Dateset obtained from: https://www.kaggle.com/datasets/danielgrijalvas/movies
This project aims to identify factors that correlate with the gross earnings of movies using Python. It includes data cleaning, exploratory data analysis, and regression analysis using libraries such as pandas, matplotlib, and seaborn. The insights gained from this project can inform decision-making in the film industry.
The hypothesis I would like to test is that the following three factors would have a high correlation with gross earnings:
-
Budget has a high correlation with gross earnings.
-
Score has a high correlation with gross earnings.
-
Genre has a high correlation with gross earnings.
Based on the initial analysis of the correlation scatterplot, it was found that only two categories, budget and votes, showed a correlation score greater than 0.5.
It appears that the hypothesis regarding the correlation between budget and gross earnings holds true with a strong correlation coefficient of 0.74. Additionally, it was found that votes also have a moderate correlation with gross earnings with a correlation coefficient of 0.61. This suggests that the amount of money invested in a movie and the number of votes it receives can significantly impact its gross earnings.
In the second analysis, all factors, including genre, company, and director, which were assigned random numbers from words, were included. The analysis revealed a strong positive correlation between gross earnings and the writer (0.78), director (0.69), and company (0.64) factors. The year factor was excluded from the analysis due to the significant impact of inflation on the results — and the movie name was also excluded due to outliers.
However, the correlation between genre and gross earnings was only 0.19, indicating that movie genre does not have a direct correlation with gross earnings.
✅ Budget has a high correlation with gross earnings.
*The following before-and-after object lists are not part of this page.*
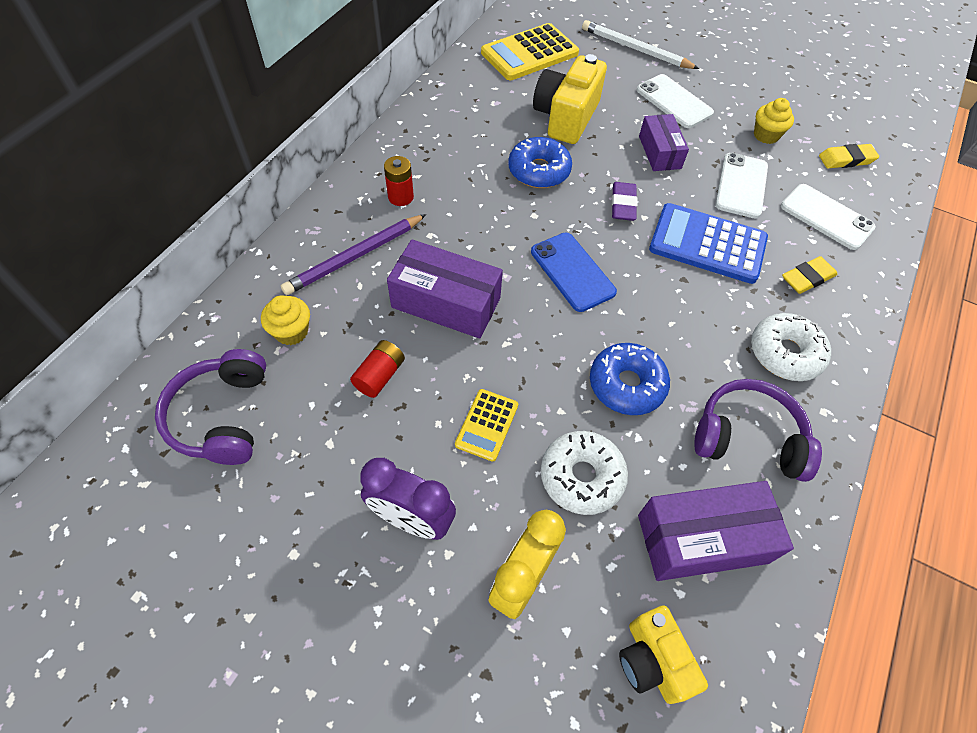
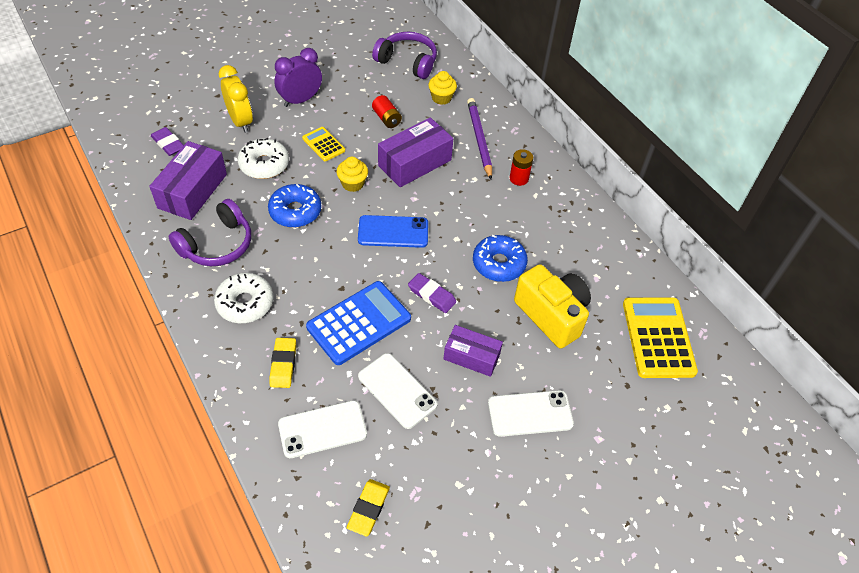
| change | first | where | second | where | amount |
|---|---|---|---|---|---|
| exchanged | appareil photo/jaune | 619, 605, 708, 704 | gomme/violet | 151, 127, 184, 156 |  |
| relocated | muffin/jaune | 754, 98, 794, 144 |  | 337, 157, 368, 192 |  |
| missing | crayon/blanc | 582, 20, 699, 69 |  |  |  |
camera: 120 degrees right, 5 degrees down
❌ Score has a high correlation with gross earnings.
❌ Genre has a high correlation with gross earnings.
The initial findings of the correlation scatterplot showed that only budget and votes had a correlation score greater than 0.5, indicating that these factors significantly impact a movie's gross earnings. The second analysis included all factors, and it was observed that writer, director, and company had a strong positive correlation with gross earnings.
However, movie genre did not show a direct correlation with gross earnings. Therefore, it can be concluded that budget is a significant factor in predicting a movie's gross earnings, while score and genre do not have a direct correlation. The insights gained from this project can be useful for decision-making in the film industry.